- WHAT YOU WILL DO: Reproduce the text lines of all the rows below with every "Italy" changed to "Italia" and everything else left as it is. Leave the pictures out of your answer.

+ + + + +

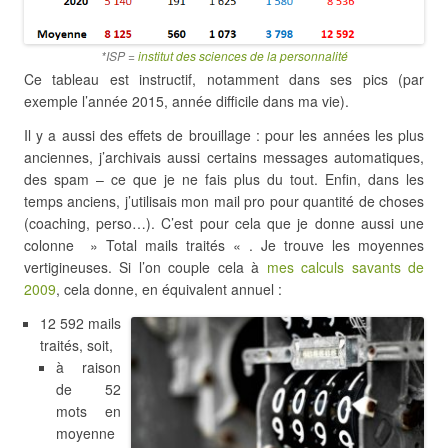
*ISP =
institut des sciences de la personnalité
Ce tableau est instructif, notamment dans ses pics (par
exemple l’année 2015, année difficile dans ma vie).
Il y a aussi des effets de brouillage : pour les années les plus
anciennes, j’archivais aussi certains messages automatiques,
des spam – ce que je ne fais plus du tout. Enfin, dans les
temps anciens, j’utilisais mon mail pro pour quantité de choses
(coaching, perso…). C’est pour cela que je donne aussi une
colonne » Total mails traités « . Je trouve les moyennes
vertigineuses. Si l’on couple cela à
mes calculs savants de
2009
, cela donne, en équivalent annuel :
12 592 mails
traités, soit,
à raison
de 52
mots en
moyenne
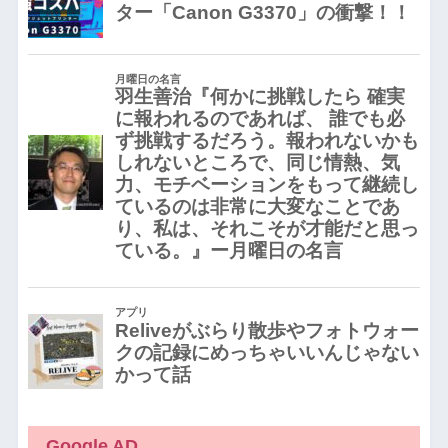
Google AD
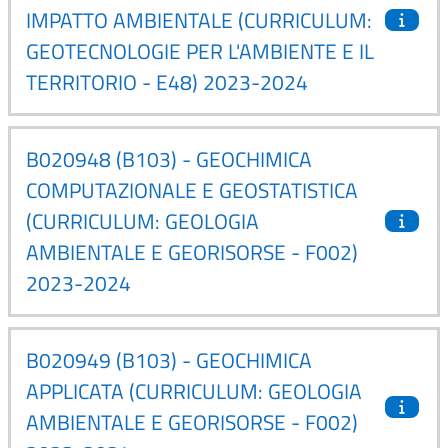
IMPATTO AMBIENTALE (CURRICULUM:
GEOTECNOLOGIE PER L'AMBIENTE E IL
TERRITORIO - E48) 2023-2024
B020948 (B103) - GEOCHIMICA
COMPUTAZIONALE E GEOSTATISTICA
(CURRICULUM: GEOLOGIA
AMBIENTALE E GEORISORSE - F002)
2023-2024
B020949 (B103) - GEOCHIMICA
APPLICATA (CURRICULUM: GEOLOGIA
AMBIENTALE E GEORISORSE - F002)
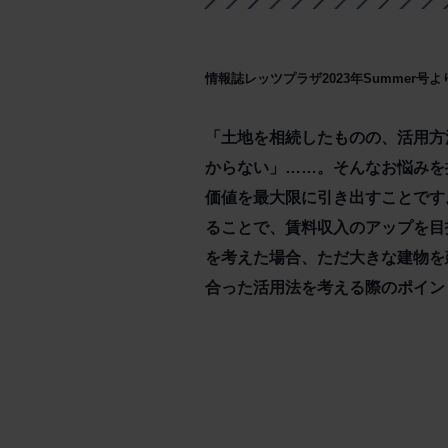
情報誌レッツプラザ2023年Summer号
「土地を相続したものの、活用方
からない」……。そんなお悩みを
価値を最大限に引き出すことです
ることで、賃料収入のアップを目
を考えた場合、ただ大きな建物を
合った活用法を考える際のポイン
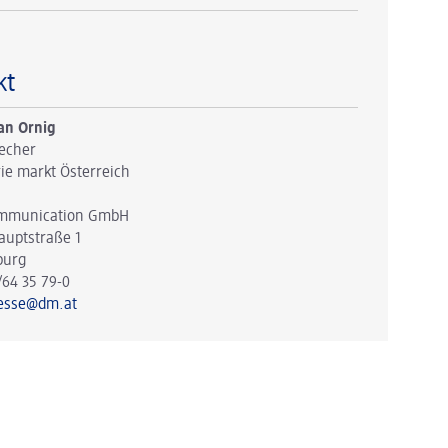
kt
an Ornig
echer
ie markt Österreich
mmunication GmbH
auptstraße 1
burg
/64 35 79-0
esse@dm.at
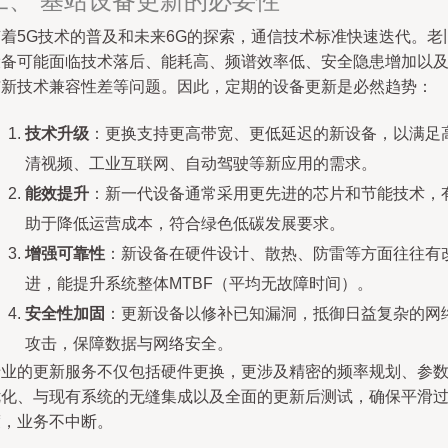
二、 基站设备更新的必要性
随着5G技术的普及和未来6G的探索，通信技术标准快速迭代。老
设备可能面临技术落后、能耗高、频谱效率低、安全隐患增加以
与新技术兼容性差等问题。因此，定期的设备更新是必然趋势：
技术升级
：更换支持更高带宽、更低延迟的新设备，以满足
清视频、工业互联网、自动驾驶等新应用的需求。
能效提升
：新一代设备通常采用更先进的芯片和节能技术，
助于降低运营成本，符合绿色低碳发展要求。
增强可靠性
：新设备在硬件设计、散热、防雷等方面往往有
进，能提升系统整体MTBF（平均无故障时间）。
安全性加固
：更新设备以修补已知漏洞，抵御日益复杂的网
攻击，保障数据与网络安全。
专业的更新服务不仅包括硬件更换，更涉及精密的频率规划、参
优化、与现有系统的无缝集成以及全面的更新后测试，确保平滑
渡，业务不中断。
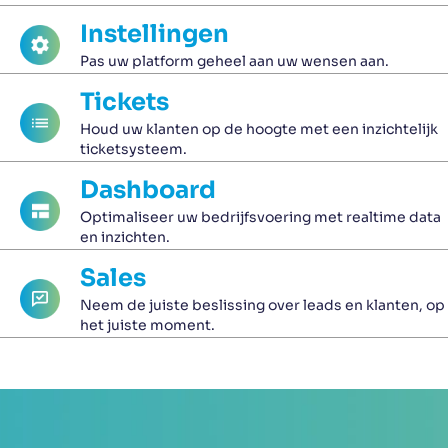
Instellingen
Pas uw platform geheel aan uw wensen aan.
Tickets
Houd uw klanten op de hoogte met een inzichtelijk
ticketsysteem.
Dashboard
Optimaliseer uw bedrijfsvoering met realtime data
en inzichten.
Sales
Neem de juiste beslissing over leads en klanten, op
het juiste moment.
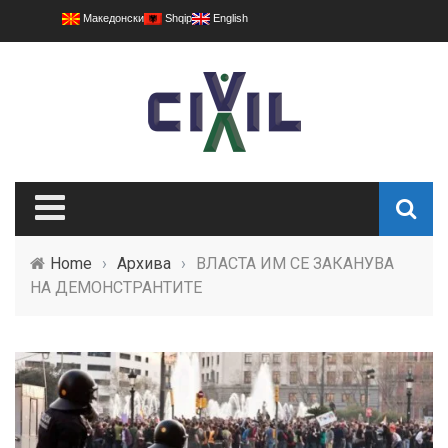
Македонски
Shqip
English
Home
›
Архива
›
ВЛАСТА ИМ СЕ ЗАКАНУВА
НА ДЕМОНСТРАНТИТЕ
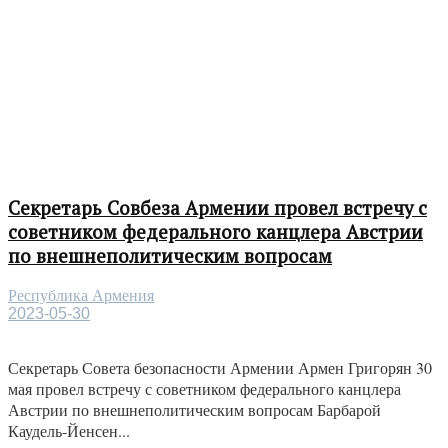
Секретарь Совбеза Армении провел встречу с
советником федерального канцлера Австрии
по внешнеполитическим вопросам
Республика Армения
2023-05-30
Секретарь Совета безопасности Армении Армен Григорян 30
мая провел встречу с советником федерального канцлера
Австрии по внешнеполитическим вопросам Барбарой
Каудель-Йенсен...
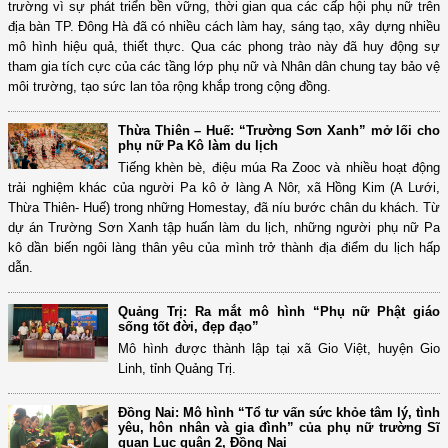
trường vì sự phát triển bền vững, thời gian qua các cấp hội phụ nữ trên
địa bàn TP. Đông Hà đã có nhiều cách làm hay, sáng tạo, xây dựng nhiều
mô hình hiệu quả, thiết thực. Qua các phong trào này đã huy động sự
tham gia tích cực của các tầng lớp phụ nữ và Nhân dân chung tay bảo vệ
môi trường, tạo sức lan tỏa rộng khắp trong cộng đồng.
Thừa Thiên – Huế: “Trường Sơn Xanh” mở lối cho
phụ nữ Pa Kô làm du lịch
Tiếng khèn bè, điệu múa Ra Zooc và nhiều hoạt động
trải nghiệm khác của người Pa kô ở làng A Nôr, xã Hồng Kim (A Lưới,
Thừa Thiên- Huế) trong những Homestay, đã níu bước chân du khách. Từ
dự án Trường Sơn Xanh tập huấn làm du lịch, những người phụ nữ Pa
kô dần biến ngôi làng thân yêu của mình trở thành địa điểm du lịch hấp
dẫn.
Quảng Trị: Ra mắt mô hình “Phụ nữ Phật giáo
sống tốt đời, đẹp đạo”
Mô hình được thành lập tại xã Gio Việt, huyện Gio
Linh, tỉnh Quảng Trị.
Đồng Nai: Mô hình “Tổ tư vấn sức khỏe tâm lý, tình
yêu, hôn nhân và gia đình” của phụ nữ trường Sĩ
quan Lục quân 2, Đồng Nai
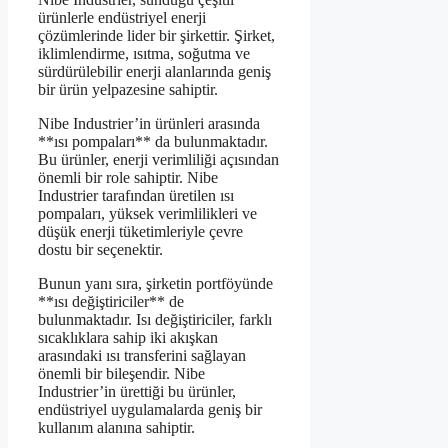
ürünlerle endüstriyel enerji
çözümlerinde lider bir şirkettir. Şirket,
iklimlendirme, ısıtma, soğutma ve
sürdürülebilir enerji alanlarında geniş
bir ürün yelpazesine sahiptir.
Nibe Industrier’in ürünleri arasında
**ısı pompaları** da bulunmaktadır.
Bu ürünler, enerji verimliliği açısından
önemli bir role sahiptir. Nibe
Industrier tarafından üretilen ısı
pompaları, yüksek verimlilikleri ve
düşük enerji tüketimleriyle çevre
dostu bir seçenektir.
Bunun yanı sıra, şirketin portföyünde
**ısı değiştiriciler** de
bulunmaktadır. Isı değiştiriciler, farklı
sıcaklıklara sahip iki akışkan
arasındaki ısı transferini sağlayan
önemli bir bileşendir. Nibe
Industrier’in ürettiği bu ürünler,
endüstriyel uygulamalarda geniş bir
kullanım alanına sahiptir.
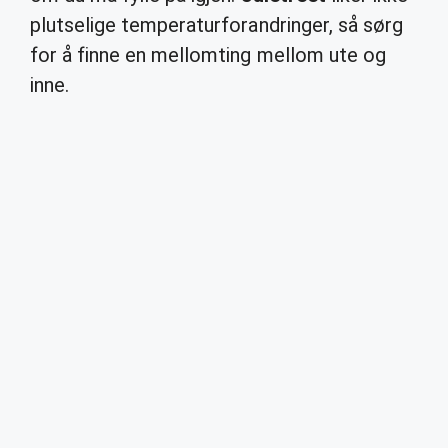
plutselige temperaturforandringer, så sørg
for å finne en mellomting mellom ute og
inne.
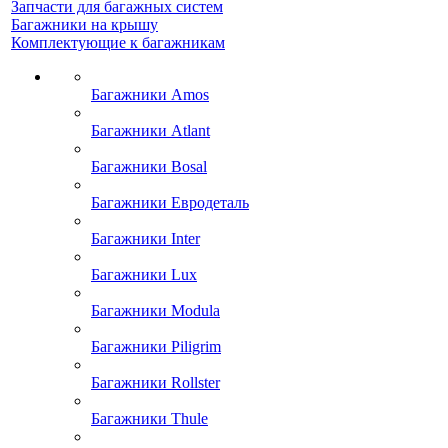
Запчасти для багажных систем
Багажники на крышу
Комплектующие к багажникам
Багажники Amos
Багажники Atlant
Багажники Bosal
Багажники Евродеталь
Багажники Inter
Багажники Lux
Багажники Modula
Багажники Piligrim
Багажники Rollster
Багажники Thule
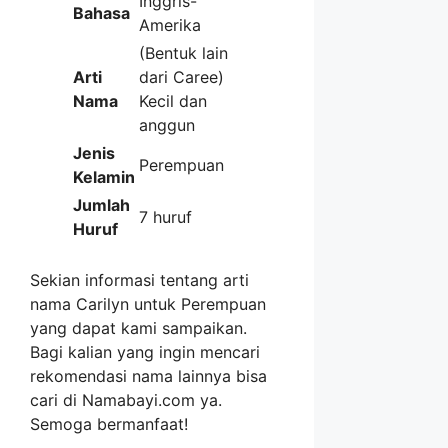
Inggris-
Bahasa
Amerika
(Bentuk lain
Arti
dari Caree)
Nama
Kecil dan
anggun
Jenis
Perempuan
Kelamin
Jumlah
7 huruf
Huruf
Sekian informasi tentang arti
nama Carilyn untuk Perempuan
yang dapat kami sampaikan.
Bagi kalian yang ingin mencari
rekomendasi nama lainnya bisa
cari di Namabayi.com ya.
Semoga bermanfaat!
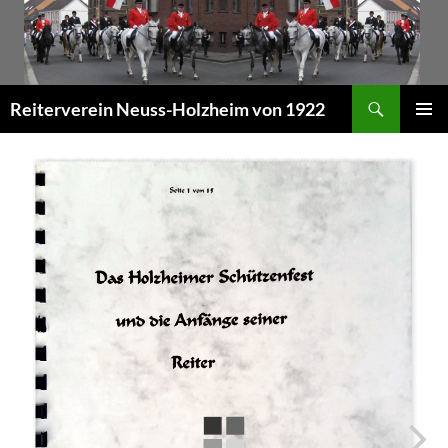
Zum
Inhalt
springen
Suchen
Reiterverein Neuss-Holzheim von 1922
PRIMÄR
MENÜ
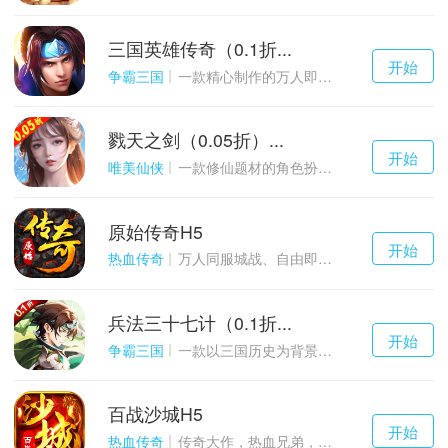
三国英雄传奇（0.1折...
千百度h5
开始
游戏
争霸三国
一款精心制作的万人即时战斗SLG三国手游
戮天之剑（0.05折）...
千百度h5
开始
游戏
唯美仙侠
一款修仙题材的角色扮演养成手游
原始传奇H5
千百度h5
开始
游戏
热血传奇
万人同服城战、自由即时PK的1.85经典玩法
兵法三十七计（0.1折...
千百度h5
开始
游戏
争霸三国
一款以三国历史为背景的卡牌策略游戏
百战沙城H5
千百度h5
开始
游戏
热血传奇
传奇大作，热血兄弟，血战沙城！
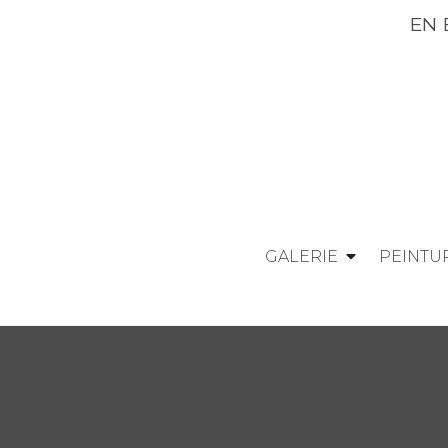
EN EXCLUSIVIT
GALERIE
PEINTU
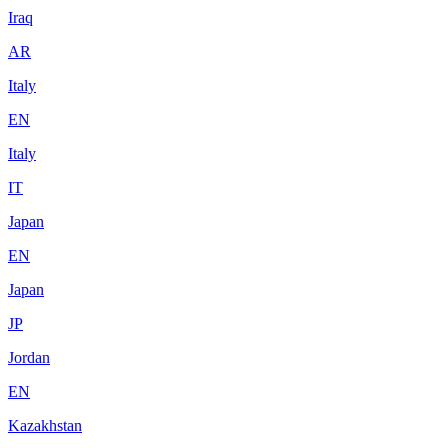
Iraq
AR
Italy
EN
Italy
IT
Japan
EN
Japan
JP
Jordan
EN
Kazakhstan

+ + + + +

- ANSWER TO THE EXERCISE:
*ISP =
institut des sciences de la personnalité
Ce tableau est instructif, notamment dans ses pics (par
exemple l’année 2015, année difficile dans ma vie).
Il y a aussi des effets de brouillage : pour les années les plus
anciennes, j’archivais aussi certains messages automatiques,
des spam – ce que je ne fais plus du tout. Enfin, dans les
temps anciens, j’utilisais mon mail pro pour quantité de choses
(coaching, perso…). C’est pour cela que je donne aussi une
colonne » Total mails traités « . Je trouve les moyennes
vertigineuses. Si l’on couple cela à
mes calculs savants de
2009
, cela donne, en équivalent annuel :
12 592 mails
traités, soit,
à raison
de 52
mots en
moyenne
Google AD
IMPATTO AMBIENTALE (CURRICULUM:
GEOTECNOLOGIE PER L'AMBIENTE E IL
TERRITORIO - E48) 2023-2024
B020948 (B103) - GEOCHIMICA
COMPUTAZIONALE E GEOSTATISTICA
(CURRICULUM: GEOLOGIA
AMBIENTALE E GEORISORSE - F002)
2023-2024
B020949 (B103) - GEOCHIMICA
APPLICATA (CURRICULUM: GEOLOGIA
AMBIENTALE E GEORISORSE - F002)
情報誌レッツプラザ2023年Summer号
「土地を相続したものの、活用方
からない」……。そんなお悩みを
価値を最大限に引き出すことです
ることで、賃料収入のアップを目
を考えた場合、ただ大きな建物を
合った活用法を考える際のポイン
kt
an Ornig
echer
ie markt Österreich
mmunication GmbH
auptstraße 1
burg
/64 35 79-0
esse@dm.at
二、 基站设备更新的必要性
随着5G技术的普及和未来6G的探索，通信技术标准快速迭代。老
设备可能面临技术落后、能耗高、频谱效率低、安全隐患增加以
与新技术兼容性差等问题。因此，定期的设备更新是必然趋势：
技术升级
：更换支持更高带宽、更低延迟的新设备，以满足
清视频、工业互联网、自动驾驶等新应用的需求。
能效提升
：新一代设备通常采用更先进的芯片和节能技术，
助于降低运营成本，符合绿色低碳发展要求。
增强可靠性
：新设备在硬件设计、散热、防雷等方面往往有
进，能提升系统整体MTBF（平均无故障时间）。
安全性加固
：更新设备以修补已知漏洞，抵御日益复杂的网
攻击，保障数据与网络安全。
专业的更新服务不仅包括硬件更换，更涉及精密的频率规划、参
优化、与现有系统的无缝集成以及全面的更新后测试，确保平滑
渡，业务不中断。
Instellingen
Pas uw platform geheel aan uw wensen aan.
Tickets
Houd uw klanten op de hoogte met een inzichtelijk
ticketsysteem.
Dashboard
Optimaliseer uw bedrijfsvoering met realtime data
en inzichten.
Sales
Neem de juiste beslissing over leads en klanten, op
het juiste moment.
Македонски
Shqip
English
Home
›
Архива
›
ВЛАСТА ИМ СЕ ЗАКАНУВА
НА ДЕМОНСТРАНТИТЕ
Секретарь Совбеза Армении провел встречу с
советником федерального канцлера Австрии
по внешнеполитическим вопросам
Республика Армения
2023-05-30
Секретарь Совета безопасности Армении Армен Григорян 30
мая провел встречу с советником федерального канцлера
Австрии по внешнеполитическим вопросам Барбарой
Каудель-Йенсен...
trường vì sự phát triển bền vững, thời gian qua các cấp hội phụ nữ trên
địa bàn TP. Đông Hà đã có nhiều cách làm hay, sáng tạo, xây dựng nhiều
mô hình hiệu quả, thiết thực. Qua các phong trào này đã huy động sự
tham gia tích cực của các tầng lớp phụ nữ và Nhân dân chung tay bảo vệ
môi trường, tạo sức lan tỏa rộng khắp trong cộng đồng.
Thừa Thiên – Huế: “Trường Sơn Xanh” mở lối cho
phụ nữ Pa Kô làm du lịch
Tiếng khèn bè, điệu múa Ra Zooc và nhiều hoạt động
trải nghiệm khác của người Pa kô ở làng A Nôr, xã Hồng Kim (A Lưới,
Thừa Thiên- Huế) trong những Homestay, đã níu bước chân du khách. Từ
dự án Trường Sơn Xanh tập huấn làm du lịch, những người phụ nữ Pa
kô dần biến ngôi làng thân yêu của mình trở thành địa điểm du lịch hấp
dẫn.
Quảng Trị: Ra mắt mô hình “Phụ nữ Phật giáo
sống tốt đời, đẹp đạo”
Mô hình được thành lập tại xã Gio Việt, huyện Gio
Linh, tỉnh Quảng Trị.
Đồng Nai: Mô hình “Tổ tư vấn sức khỏe tâm lý, tình
yêu, hôn nhân và gia đình” của phụ nữ trường Sĩ
quan Lục quân 2, Đồng Nai
ürünlerle endüstriyel enerji
çözümlerinde lider bir şirkettir. Şirket,
iklimlendirme, ısıtma, soğutma ve
sürdürülebilir enerji alanlarında geniş
bir ürün yelpazesine sahiptir.
Nibe Industrier’in ürünleri arasında
**ısı pompaları** da bulunmaktadır.
Bu ürünler, enerji verimliliği açısından
önemli bir role sahiptir. Nibe
Industrier tarafından üretilen ısı
pompaları, yüksek verimlilikleri ve
düşük enerji tüketimleriyle çevre
dostu bir seçenektir.
Bunun yanı sıra, şirketin portföyünde
**ısı değiştiriciler** de
bulunmaktadır. Isı değiştiriciler, farklı
sıcaklıklara sahip iki akışkan
arasındaki ısı transferini sağlayan
önemli bir bileşendir. Nibe
Industrier’in ürettiği bu ürünler,
endüstriyel uygulamalarda geniş bir
kullanım alanına sahiptir.
plutselige temperaturforandringer, så sørg
for å finne en mellomting mellom ute og
inne.
Запчасти для багажных систем
Багажники на крышу
Комплектующие к багажникам
Багажники Amos
Багажники Atlant
Багажники Bosal
Багажники Евродеталь
Багажники Inter
Багажники Lux
Багажники Modula
Багажники Piligrim
Багажники Rollster
Багажники Thule
Inggris-
Bahasa
Amerika
(Bentuk lain
Arti
dari Caree)
Nama
Kecil dan
anggun
Jenis
Perempuan
Kelamin
Jumlah
7 huruf
Huruf
Sekian informasi tentang arti
nama Carilyn untuk Perempuan
yang dapat kami sampaikan.
Bagi kalian yang ingin mencari
rekomendasi nama lainnya bisa
cari di Namabayi.com ya.
Semoga bermanfaat!
Zum
Inhalt
springen
Suchen
Reiterverein Neuss-Holzheim von 1922
PRIMÄR
MENÜ
三国英雄传奇（0.1折...
千百度h5
开始
游戏
争霸三国
一款精心制作的万人即时战斗SLG三国手游
戮天之剑（0.05折）...
千百度h5
开始
游戏
唯美仙侠
一款修仙题材的角色扮演养成手游
原始传奇H5
千百度h5
开始
游戏
热血传奇
万人同服城战、自由即时PK的1.85经典玩法
兵法三十七计（0.1折...
千百度h5
开始
游戏
争霸三国
一款以三国历史为背景的卡牌策略游戏
百战沙城H5
千百度h5
开始
游戏
热血传奇
传奇大作，热血兄弟，血战沙城！
EN EXCLUSIVIT
GALERIE
PEINTU
Iraq
AR
Italia
EN
Italia
IT
Japan
EN
Japan
JP
Jordan
EN
Kazakhstan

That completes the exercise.